Could Tea Party Rhetoric Lead to Another Oklahoma City?
It was fifteen years ago today that Timothy McVeigh killed 168 people by detonating an explosives-filled truck near the Alfred P. Murrah Federal Building in Oklahoma City in the nation's deadliest-ever homegrown terrorist attack.
McVeigh was an anti-government extremist inspired by the 1993 raid on the Branch Davidian compound at Waco; he railed against taxes, gun control and federal interference in Americans' lives.
Those who betray the Constitution, he wrote in a letter, "are domestic enemies and should and will be punished accordingly." After the attacks, McVeigh suggested that he acted for the "larger good" and said that even if he were executed, it would still be "168 to one."
Former President Bill Clinton, among others, see echoes of the rhetoric that drove McVeigh in the current political discourse. In an op-ed in the New York Times today tied to the bombing, he wrote that the bombers were driven by "the belief that the greatest threat to American freedom is our government, and that public servants do not protect our freedoms, but abuse them."
Lamenting the fact that "deeply alienated and disconnected Americans decided murder was a blow for liberty," Clinton went on to say Americans have a right to dissent but not violence when they don't get what they want.
There is, he wrote, "a big difference between criticizing a policy or a politician and demonizing the government that guarantees our freedoms and the public servants who enforce our laws."
That was a shot at folks like Rep. Michele Bachmann, who last week railed against what she called the "gangster government" at a tax day Tea Party rally.
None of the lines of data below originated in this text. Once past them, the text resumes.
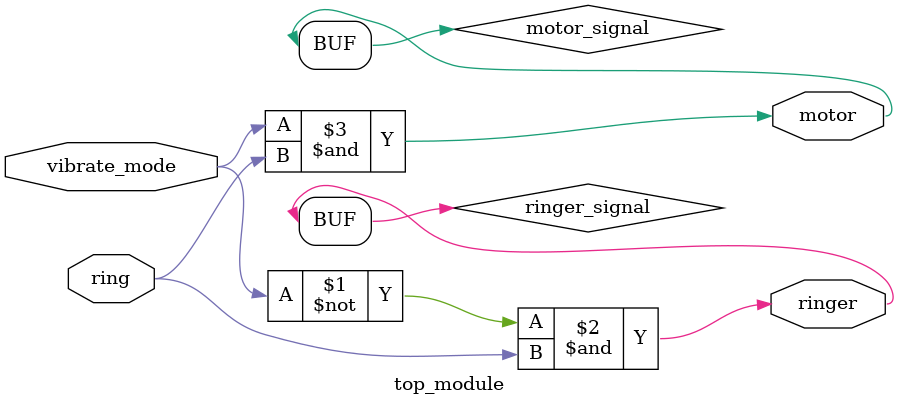
<source format=sv>
module top_module(
	input ring, 
	input vibrate_mode,
	output ringer,
	output motor
);

// Declare internal wire
wire ringer_signal;
wire motor_signal;

// Control logic
assign ringer_signal = ~vibrate_mode & ring;
assign motor_signal = vibrate_mode & ring;

// Output assignment
assign ringer = ringer_signal;
assign motor = motor_signal;

endmodule

</source>
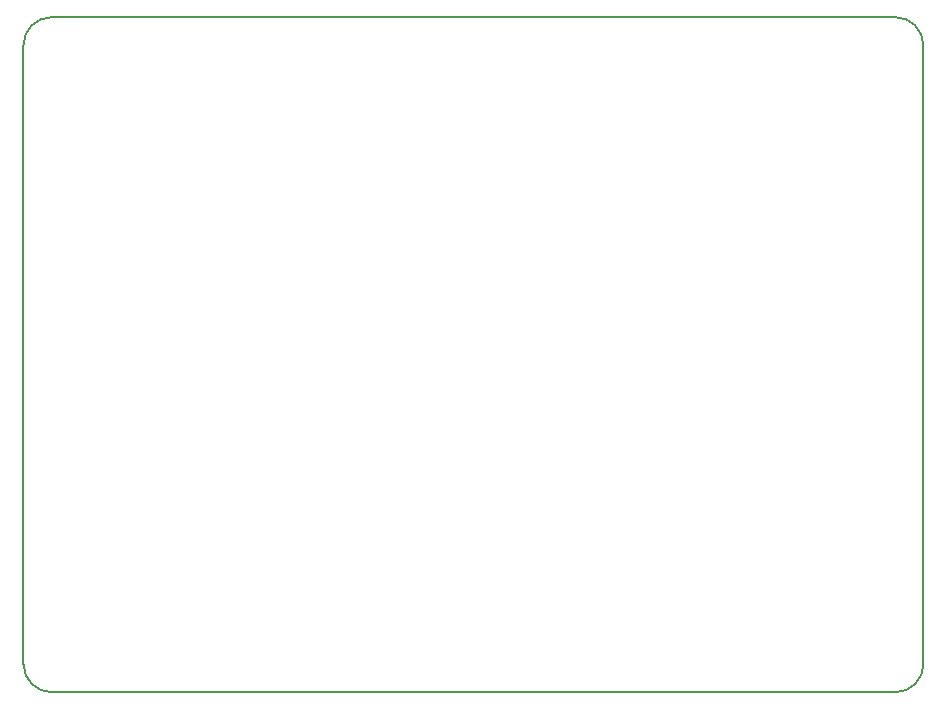
<source format=gm1>
%TF.GenerationSoftware,KiCad,Pcbnew,(6.0.9)*%
%TF.CreationDate,2022-12-29T20:17:03-06:00*%
%TF.ProjectId,Programmable Keys,50726f67-7261-46d6-9d61-626c65204b65,rev?*%
%TF.SameCoordinates,Original*%
%TF.FileFunction,Profile,NP*%
%FSLAX46Y46*%
G04 Gerber Fmt 4.6, Leading zero omitted, Abs format (unit mm)*
G04 Created by KiCad (PCBNEW (6.0.9)) date 2022-12-29 20:17:03*
%MOMM*%
%LPD*%
G01*
G04 APERTURE LIST*
%TA.AperFunction,Profile*%
%ADD10C,0.150000*%
%TD*%
G04 APERTURE END LIST*
D10*
X224631250Y-54768750D02*
X224631250Y-107156250D01*
X148431200Y-107156250D02*
G75*
G03*
X150812500Y-109537500I2381300J50D01*
G01*
X150812500Y-52387500D02*
X222250000Y-52387500D01*
X222250000Y-109537450D02*
G75*
G03*
X224631250Y-107156250I0J2381250D01*
G01*
X150812500Y-109537500D02*
X222250000Y-109537500D01*
X224631300Y-54768750D02*
G75*
G03*
X222250000Y-52387500I-2381300J-50D01*
G01*
X148431250Y-107156250D02*
X148431250Y-54768750D01*
X150812500Y-52387550D02*
G75*
G03*
X148431250Y-54768750I0J-2381250D01*
G01*
M02*

</source>
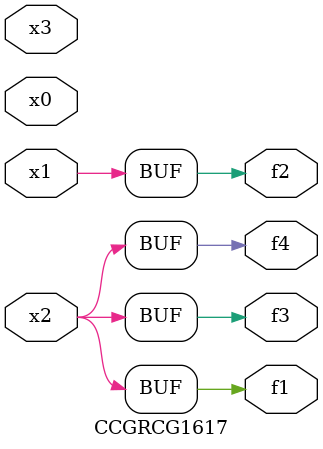
<source format=v>
module CCGRCG1617(
	input x0, x1, x2, x3,
	output f1, f2, f3, f4
);
	assign f1 = x2;
	assign f2 = x1;
	assign f3 = x2;
	assign f4 = x2;
endmodule

</source>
Clinton said it is not appropriate to call elected officials "gangsters" and added, "you can attack the politics" but "don't demonize them, and don't say things that will encourage violent opposition."
Time magazine's Joe Klein, meanwhile, suggested that the rhetoric of Glenn Beck and "to a certain extent" Sarah Palin "rub right up close to being seditious." Added New York Magazine's John Heilemann in that weekend interview: "Joe's right and I'll name another person, I'll name Rush Limbaugh who uses this phrase constantly and talks about the Obama administration as a regime. That phrase which has connotations of tyranny. And what's so interesting about it to me, to get to Norah's point - what is the focus, what is the cause of this? You think back to 1994, there was Ruby Ridge. There was Waco. There were triggering incidents. There's been nothing like that. The only thing that's changed in the last 15 months is the election of Barack Obama. And as far as I can see, in terms of the policies that Obama has implemented, there's nothing."
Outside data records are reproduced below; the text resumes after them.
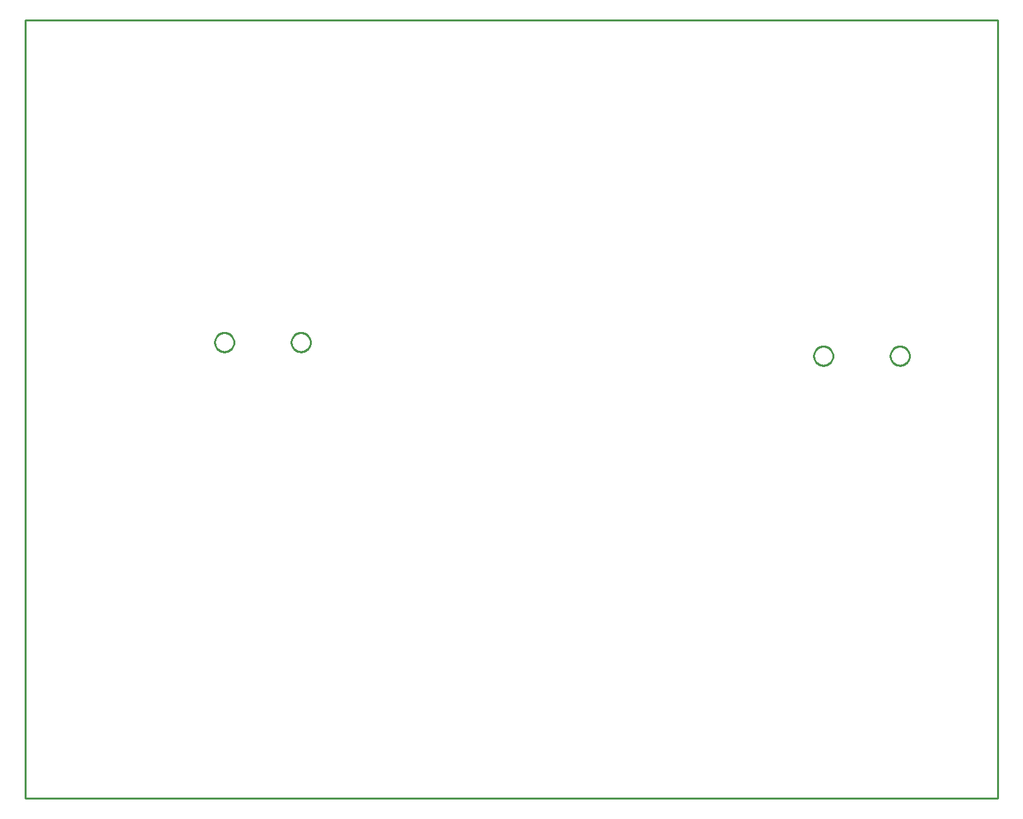
<source format=gbr>
G04 EAGLE Gerber RS-274X export*
G75*
%MOMM*%
%FSLAX34Y34*%
%LPD*%
%IN*%
%IPPOS*%
%AMOC8*
5,1,8,0,0,1.08239X$1,22.5*%
G01*
%ADD10C,0.254000*%


D10*
X0Y0D02*
X1270000Y0D01*
X1270000Y1016000D01*
X0Y1016000D01*
X0Y0D01*
X1054700Y577509D02*
X1054623Y576530D01*
X1054469Y575560D01*
X1054240Y574604D01*
X1053936Y573670D01*
X1053561Y572763D01*
X1053115Y571888D01*
X1052601Y571050D01*
X1052024Y570255D01*
X1051386Y569508D01*
X1050692Y568814D01*
X1049945Y568176D01*
X1049150Y567599D01*
X1048312Y567085D01*
X1047437Y566639D01*
X1046530Y566264D01*
X1045596Y565960D01*
X1044641Y565731D01*
X1043670Y565577D01*
X1042691Y565500D01*
X1041709Y565500D01*
X1040730Y565577D01*
X1039760Y565731D01*
X1038804Y565960D01*
X1037870Y566264D01*
X1036963Y566639D01*
X1036088Y567085D01*
X1035250Y567599D01*
X1034455Y568176D01*
X1033708Y568814D01*
X1033014Y569508D01*
X1032376Y570255D01*
X1031799Y571050D01*
X1031285Y571888D01*
X1030839Y572763D01*
X1030464Y573670D01*
X1030160Y574604D01*
X1029931Y575560D01*
X1029777Y576530D01*
X1029700Y577509D01*
X1029700Y578491D01*
X1029777Y579470D01*
X1029931Y580441D01*
X1030160Y581396D01*
X1030464Y582330D01*
X1030839Y583237D01*
X1031285Y584112D01*
X1031799Y584950D01*
X1032376Y585745D01*
X1033014Y586492D01*
X1033708Y587186D01*
X1034455Y587824D01*
X1035250Y588401D01*
X1036088Y588915D01*
X1036963Y589361D01*
X1037870Y589736D01*
X1038804Y590040D01*
X1039760Y590269D01*
X1040730Y590423D01*
X1041709Y590500D01*
X1042691Y590500D01*
X1043670Y590423D01*
X1044641Y590269D01*
X1045596Y590040D01*
X1046530Y589736D01*
X1047437Y589361D01*
X1048312Y588915D01*
X1049150Y588401D01*
X1049945Y587824D01*
X1050692Y587186D01*
X1051386Y586492D01*
X1052024Y585745D01*
X1052601Y584950D01*
X1053115Y584112D01*
X1053561Y583237D01*
X1053936Y582330D01*
X1054240Y581396D01*
X1054469Y580441D01*
X1054623Y579470D01*
X1054700Y578491D01*
X1054700Y577509D01*
X1154700Y577509D02*
X1154623Y576530D01*
X1154469Y575560D01*
X1154240Y574604D01*
X1153936Y573670D01*
X1153561Y572763D01*
X1153115Y571888D01*
X1152601Y571050D01*
X1152024Y570255D01*
X1151386Y569508D01*
X1150692Y568814D01*
X1149945Y568176D01*
X1149150Y567599D01*
X1148312Y567085D01*
X1147437Y566639D01*
X1146530Y566264D01*
X1145596Y565960D01*
X1144641Y565731D01*
X1143670Y565577D01*
X1142691Y565500D01*
X1141709Y565500D01*
X1140730Y565577D01*
X1139760Y565731D01*
X1138804Y565960D01*
X1137870Y566264D01*
X1136963Y566639D01*
X1136088Y567085D01*
X1135250Y567599D01*
X1134455Y568176D01*
X1133708Y568814D01*
X1133014Y569508D01*
X1132376Y570255D01*
X1131799Y571050D01*
X1131285Y571888D01*
X1130839Y572763D01*
X1130464Y573670D01*
X1130160Y574604D01*
X1129931Y575560D01*
X1129777Y576530D01*
X1129700Y577509D01*
X1129700Y578491D01*
X1129777Y579470D01*
X1129931Y580441D01*
X1130160Y581396D01*
X1130464Y582330D01*
X1130839Y583237D01*
X1131285Y584112D01*
X1131799Y584950D01*
X1132376Y585745D01*
X1133014Y586492D01*
X1133708Y587186D01*
X1134455Y587824D01*
X1135250Y588401D01*
X1136088Y588915D01*
X1136963Y589361D01*
X1137870Y589736D01*
X1138804Y590040D01*
X1139760Y590269D01*
X1140730Y590423D01*
X1141709Y590500D01*
X1142691Y590500D01*
X1143670Y590423D01*
X1144641Y590269D01*
X1145596Y590040D01*
X1146530Y589736D01*
X1147437Y589361D01*
X1148312Y588915D01*
X1149150Y588401D01*
X1149945Y587824D01*
X1150692Y587186D01*
X1151386Y586492D01*
X1152024Y585745D01*
X1152601Y584950D01*
X1153115Y584112D01*
X1153561Y583237D01*
X1153936Y582330D01*
X1154240Y581396D01*
X1154469Y580441D01*
X1154623Y579470D01*
X1154700Y578491D01*
X1154700Y577509D01*
X272380Y595289D02*
X272303Y594310D01*
X272149Y593340D01*
X271920Y592384D01*
X271616Y591450D01*
X271241Y590543D01*
X270795Y589668D01*
X270281Y588830D01*
X269704Y588035D01*
X269066Y587288D01*
X268372Y586594D01*
X267625Y585956D01*
X266830Y585379D01*
X265992Y584865D01*
X265117Y584419D01*
X264210Y584044D01*
X263276Y583740D01*
X262321Y583511D01*
X261350Y583357D01*
X260371Y583280D01*
X259389Y583280D01*
X258410Y583357D01*
X257440Y583511D01*
X256484Y583740D01*
X255550Y584044D01*
X254643Y584419D01*
X253768Y584865D01*
X252930Y585379D01*
X252135Y585956D01*
X251388Y586594D01*
X250694Y587288D01*
X250056Y588035D01*
X249479Y588830D01*
X248965Y589668D01*
X248519Y590543D01*
X248144Y591450D01*
X247840Y592384D01*
X247611Y593340D01*
X247457Y594310D01*
X247380Y595289D01*
X247380Y596271D01*
X247457Y597250D01*
X247611Y598221D01*
X247840Y599176D01*
X248144Y600110D01*
X248519Y601017D01*
X248965Y601892D01*
X249479Y602730D01*
X250056Y603525D01*
X250694Y604272D01*
X251388Y604966D01*
X252135Y605604D01*
X252930Y606181D01*
X253768Y606695D01*
X254643Y607141D01*
X255550Y607516D01*
X256484Y607820D01*
X257440Y608049D01*
X258410Y608203D01*
X259389Y608280D01*
X260371Y608280D01*
X261350Y608203D01*
X262321Y608049D01*
X263276Y607820D01*
X264210Y607516D01*
X265117Y607141D01*
X265992Y606695D01*
X266830Y606181D01*
X267625Y605604D01*
X268372Y604966D01*
X269066Y604272D01*
X269704Y603525D01*
X270281Y602730D01*
X270795Y601892D01*
X271241Y601017D01*
X271616Y600110D01*
X271920Y599176D01*
X272149Y598221D01*
X272303Y597250D01*
X272380Y596271D01*
X272380Y595289D01*
X372380Y595289D02*
X372303Y594310D01*
X372149Y593340D01*
X371920Y592384D01*
X371616Y591450D01*
X371241Y590543D01*
X370795Y589668D01*
X370281Y588830D01*
X369704Y588035D01*
X369066Y587288D01*
X368372Y586594D01*
X367625Y585956D01*
X366830Y585379D01*
X365992Y584865D01*
X365117Y584419D01*
X364210Y584044D01*
X363276Y583740D01*
X362321Y583511D01*
X361350Y583357D01*
X360371Y583280D01*
X359389Y583280D01*
X358410Y583357D01*
X357440Y583511D01*
X356484Y583740D01*
X355550Y584044D01*
X354643Y584419D01*
X353768Y584865D01*
X352930Y585379D01*
X352135Y585956D01*
X351388Y586594D01*
X350694Y587288D01*
X350056Y588035D01*
X349479Y588830D01*
X348965Y589668D01*
X348519Y590543D01*
X348144Y591450D01*
X347840Y592384D01*
X347611Y593340D01*
X347457Y594310D01*
X347380Y595289D01*
X347380Y596271D01*
X347457Y597250D01*
X347611Y598221D01*
X347840Y599176D01*
X348144Y600110D01*
X348519Y601017D01*
X348965Y601892D01*
X349479Y602730D01*
X350056Y603525D01*
X350694Y604272D01*
X351388Y604966D01*
X352135Y605604D01*
X352930Y606181D01*
X353768Y606695D01*
X354643Y607141D01*
X355550Y607516D01*
X356484Y607820D01*
X357440Y608049D01*
X358410Y608203D01*
X359389Y608280D01*
X360371Y608280D01*
X361350Y608203D01*
X362321Y608049D01*
X363276Y607820D01*
X364210Y607516D01*
X365117Y607141D01*
X365992Y606695D01*
X366830Y606181D01*
X367625Y605604D01*
X368372Y604966D01*
X369066Y604272D01*
X369704Y603525D01*
X370281Y602730D01*
X370795Y601892D01*
X371241Y601017D01*
X371616Y600110D01*
X371920Y599176D01*
X372149Y598221D01*
X372303Y597250D01*
X372380Y596271D01*
X372380Y595289D01*
M02*

</source>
Thirty-eight percent of Americans now see domestic terrorism as a more serious threat than international terrorism, according to a new CBS News poll; that's up eight points from 2002. On Monday, MSNBC is airing a documentary called "The McVeigh Tapes" detailing McVeigh's motivations and perspective on his crime -- and raising questions about the dangers of the extreme rhetoric that influenced him.
Some conservatives are unhappy with the broadcast; Colin Hanna of the group Let Freedom Ring complained that the message is "that tea party fervor and an anti-Washington mood are precursors to domestic terrorism akin to Oklahoma City bombing."
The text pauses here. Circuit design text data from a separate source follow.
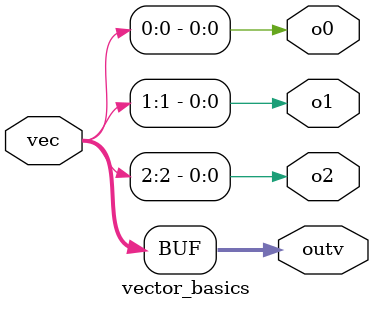
<source format=v>
`resetall
`timescale 1ns / 1ps
`default_nettype none

module vector_basics ( 
    input  wire [2:0] vec,
    output wire [2:0] outv,
    output wire       o2,
    output wire       o1,
    output wire       o0
);

    assign outv = vec;
    assign {o2, o1, o0} = vec;
    
endmodule
</source>
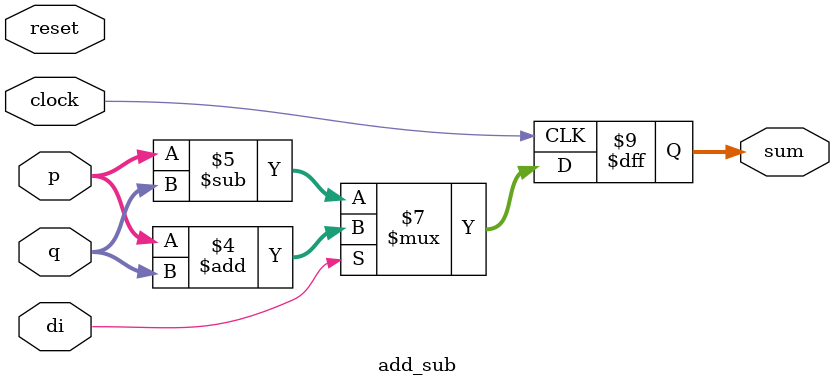
<source format=v>
`timescale 1ns / 1ps


module add_sub(
    input [8:0] p,
    input [8:0] q,
    input di,
    input clock,
    input reset,
    output reg [8:0] sum
    );
    always@(posedge clock)
    begin
    if(reset==1)
    begin
    sum<=9'b000000000;
    end
    if(di==1)
    begin
    sum=p+q;
    
    end
    else
    begin
    sum=p-q;
    
    end
    end
endmodule

</source>
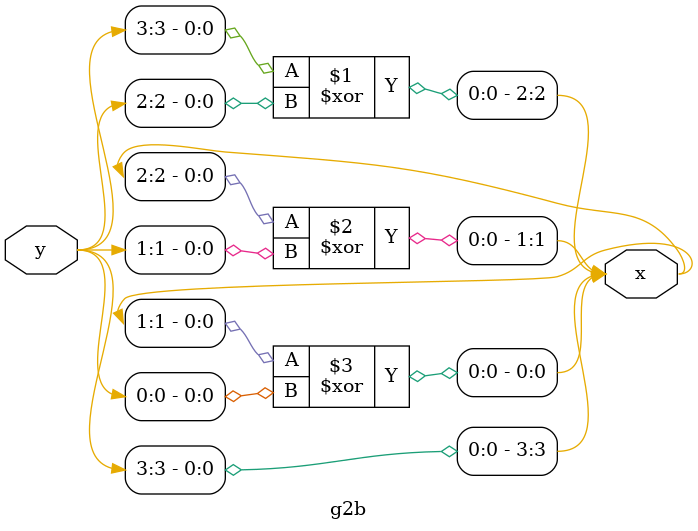
<source format=v>
module g2b (
    input [3:0]y, output [3:0]x
);
    assign x[3] = y[3];
    assign x[2] = x[3]^y[2];
    assign x[1] = x[2]^y[1];
    assign x[0] = x[1]^y[0];
endmodule
</source>
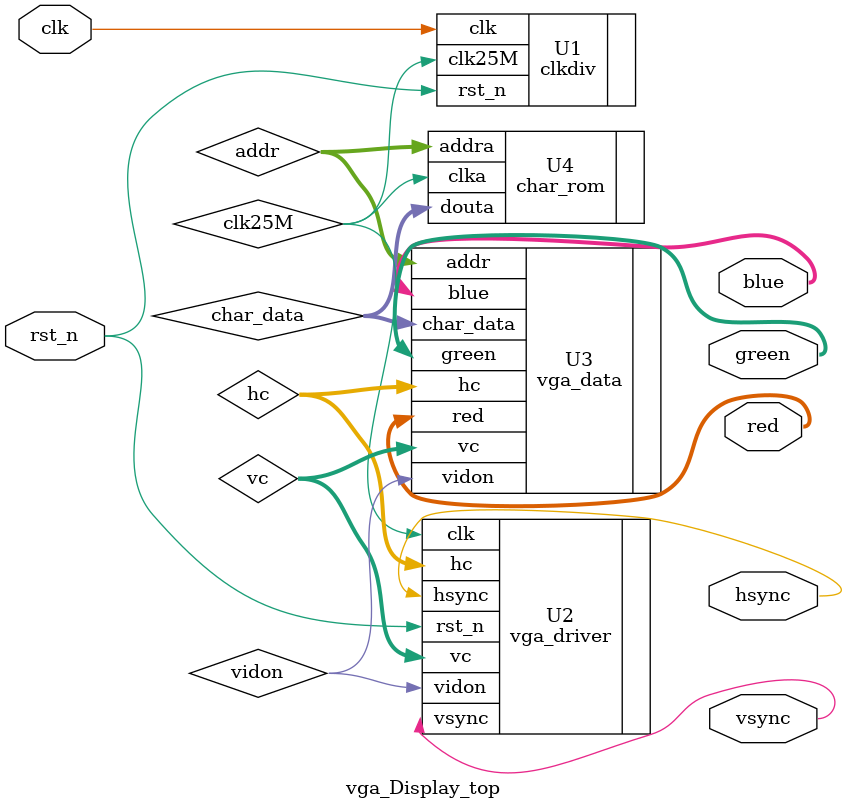
<source format=v>
module vga_Display_top( hsync, vsync, red, green, blue, clk, rst_n
    );
	 
	 input clk, rst_n;
	 output hsync, vsync;
	 output [3:0] red, green, blue;
	 
	 wire clk25M, vidon;
	 wire [9:0] hc, vc;
	 wire [8:0] addr;
	 wire [63:0] char_data;
	 
	 clkdiv U1(.clk(clk), .rst_n(rst_n), .clk25M(clk25M));   
	 vga_driver U2(.hsync(hsync), .vsync(vsync), .hc(hc), .vc(vc), .vidon(vidon), .clk(clk25M), .rst_n(rst_n));
	 vga_data U3(.red(red), .green(green), .blue(blue), .hc(hc), .vc(vc), .vidon(vidon), .addr(addr), .char_data(char_data));
	 char_rom U4(.clka(clk25M), .addra(addr), .douta(char_data));


endmodule
</source>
Last year, conservatives attacked a report from the Department of Homeland Security warning of a rise in "rightwing extremist activity" tied in part to the recession and the election of an African-American president, alleging that it was politically-motivated or worse. This year, after Democrats complained amid threats to members of Congress that members of the GOP were "fanning the flames with coded rhetoric" with suggestions that Democrats should be put on "the firing line" and that opponents of reform should "reload," Palin mockedthe notion she and others were encouraging violence. Republicans offering strong rhetoric insist they are trying to get politicians voted out of office, not attacked.
But that hasn't diminished suggestions that some anti-government words could incite another domestic terror attack. Last month Fox News anchor Shepard Smith was discussing the threats against lawmakers when he asked if politicians were going to look at themselves and say, "My overinflated rhetoric is causing some people who digest it -- and don't think of it as they do as just political rhetoric-- they think it's real, that this might be Armageddon or something, and then they go out and act."
McVeigh, of course, was an individual psychopath, not a representative of any larger group, including the Tea Party movement or proponents of smaller government. While he may have been encouraged by far-right rhetoric, his actions may, in one sense, simply be part of the price of free speech. Should Americans not be able to play "Grand Theft Auto" because they fear it will lead teenagers to be violent? Should they be denied "Catcher in the Rye" because Mark David Chapman, John Lennon's murderer, was a fan? Where does the line exist between acceptable rhetoric and something else?
"Civic virtue can include harsh criticism, protest, even civil disobedience. But not violence or its advocacy," Mr. Clinton wrote in his op-ed. "... In the current climate, with so many threats against the president, members of Congress and other public servants, we owe it to the victims of Oklahoma City, and those who survived and responded so bravely, not to cross it again."